This blog post introduces the “hidden methodology” behind many core works on deep music generation in Music X Lab. We hope it can help you better distill the main idea from technical details.
– Gus, Dec 2023
Background of automated music generation
For a long time, music generation has been modeled as a “sequence prediction” problem. As in estimating the stock price, the task of music generation is to predict a music sequence based on some contexts, say, to predict the melody given the underlying chords, or to predict the upcoming notes based on existing ones. However, we observed an intrinsic defect of such generation via prediction approach – in any given contexts, there are many ways/directions to develop the music, so which one shall the model follow?
Unfortunately, most data-driven approaches would not choose any particular direction, but somewhat an averaged version of all possibilities. This often leads to a mediocre music without a clear structure, and that is why most AI-made music still lacks the exploration and dynamic in genuinely creative works. Even worse, there is little room to interact with the black-box models except for sampling from the learned distribution repeatedly. From a musician’s perspective, composing a piece is certainly very different from predicting a stock’s price. What we need is not a “correct” estimate, but a creative choice. Moreover, we wish to interpret and control such choices as a way to extend our own musical expression.
A different philosophy – generation via analogy-making
A solution to the problems above lies in analogy-making — or, in a modern terms, music style transfer1. The underlying idea is that most creation is not entirely new but a recombination of existing features (representations). A simple example (in the visual domain) is a “red rabbit” – a rare thing in nature but almost everyone can create an image in their mind by applying “red” (a concept) to “rabbit” (another concept). Similarly, if a model can learn useful music concepts, we can generate new music by making an analogy, e.g., what if piece A was re-composed/re-arranged using a different feature (e.g. chord, texture, form, etc.).
Assuming we have M music features and N pieces, each piece with a unique value for each feature. Through analogy-making, we can in theory create (NM – N) new pieces by recombining the M features of the N pieces. That is a huge gain! From the lens of causality, such “generation via analogy-making” belongs to “counterfactual reasoning”, i.e., to imagine something non-existent based on observations.
Coming back to deep learning
The good news is that deep representation learning models are good feature learners, and we already see pioneer works in neural image style transfers. Now, it is our mission to work out solutions to: 1) learn abstract representations of music, 2) disentangle the representation into human-interpretable parts (concepts) using various inductive biases, and 3) control the generation by manipulating (sampling, interpolating, recombining, etc.) different music concepts.
Figure 1. The generation via analogy-making methodology: first do interpretable concepts learning via representation disentanglement, and then do controllable music generation.

** ASSIGNED TASK 1 **
Find every line in the rows that contains the string "chart", matching case exactly, and copy each of those lines.
The rows below are unrelated to the music generation post.

** DATA SHOWN **

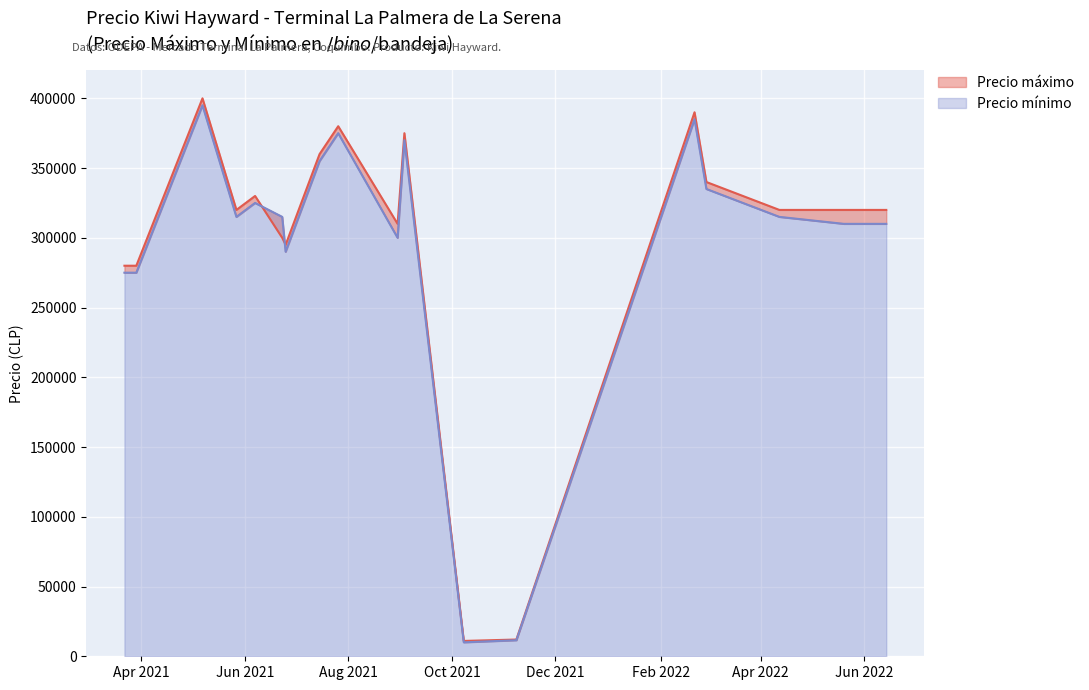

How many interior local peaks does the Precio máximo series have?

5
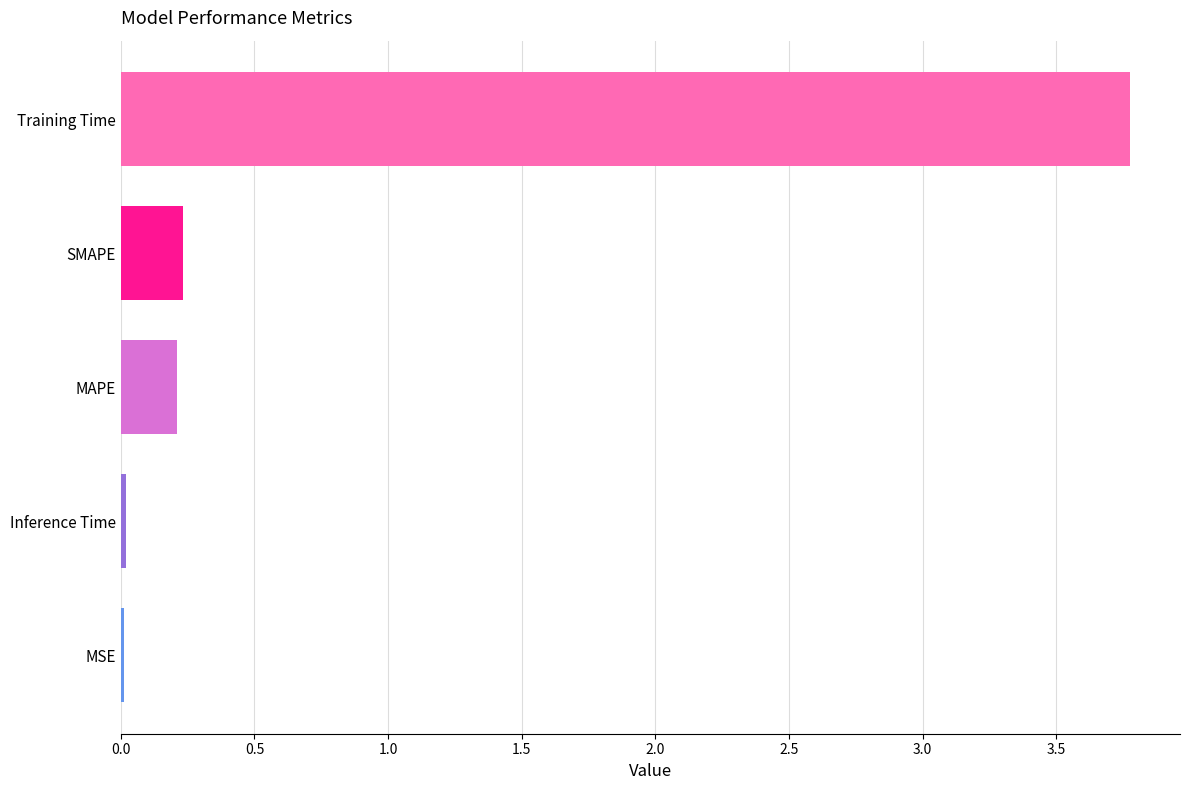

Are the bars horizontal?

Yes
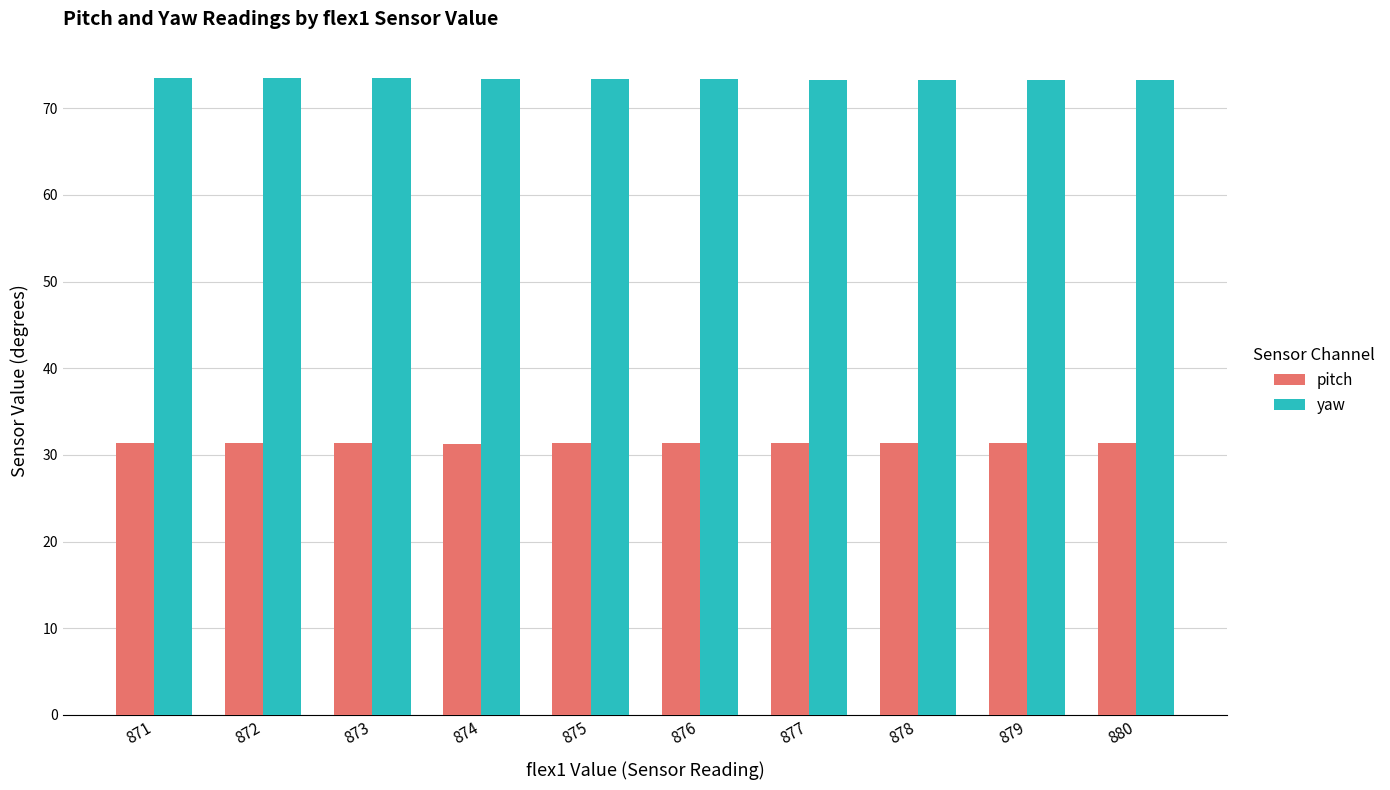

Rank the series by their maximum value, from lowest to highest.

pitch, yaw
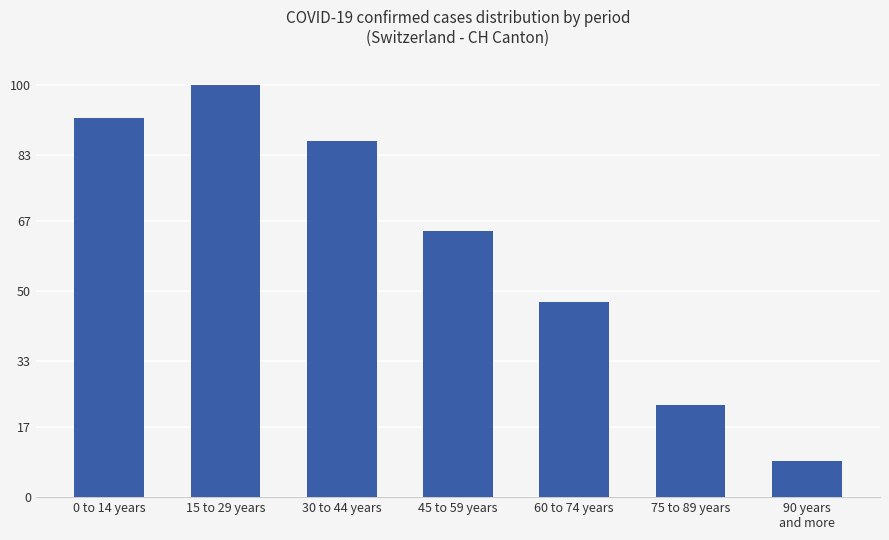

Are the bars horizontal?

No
...
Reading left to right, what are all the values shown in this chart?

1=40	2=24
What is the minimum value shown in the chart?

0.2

** ASSIGNED TASK 2 **
From the music generation post, write out the stretch from "Assuming we have" through "different music concepts." word for word.

** ANSWER BOX 1 **
Reading left to right, what are all the values shown in this chart?
What is the minimum value shown in the chart?

** ANSWER BOX 2 **
Assuming we have M music features and N pieces, each piece with a unique value for each feature. Through analogy-making, we can in theory create (NM – N) new pieces by recombining the M features of the N pieces. That is a huge gain! From the lens of causality, such “generation via analogy-making” belongs to “counterfactual reasoning”, i.e., to imagine something non-existent based on observations.
Coming back to deep learning
The good news is that deep representation learning models are good feature learners, and we already see pioneer works in neural image style transfers. Now, it is our mission to work out solutions to: 1) learn abstract representations of music, 2) disentangle the representation into human-interpretable parts (concepts) using various inductive biases, and 3) control the generation by manipulating (sampling, interpolating, recombining, etc.) different music concepts.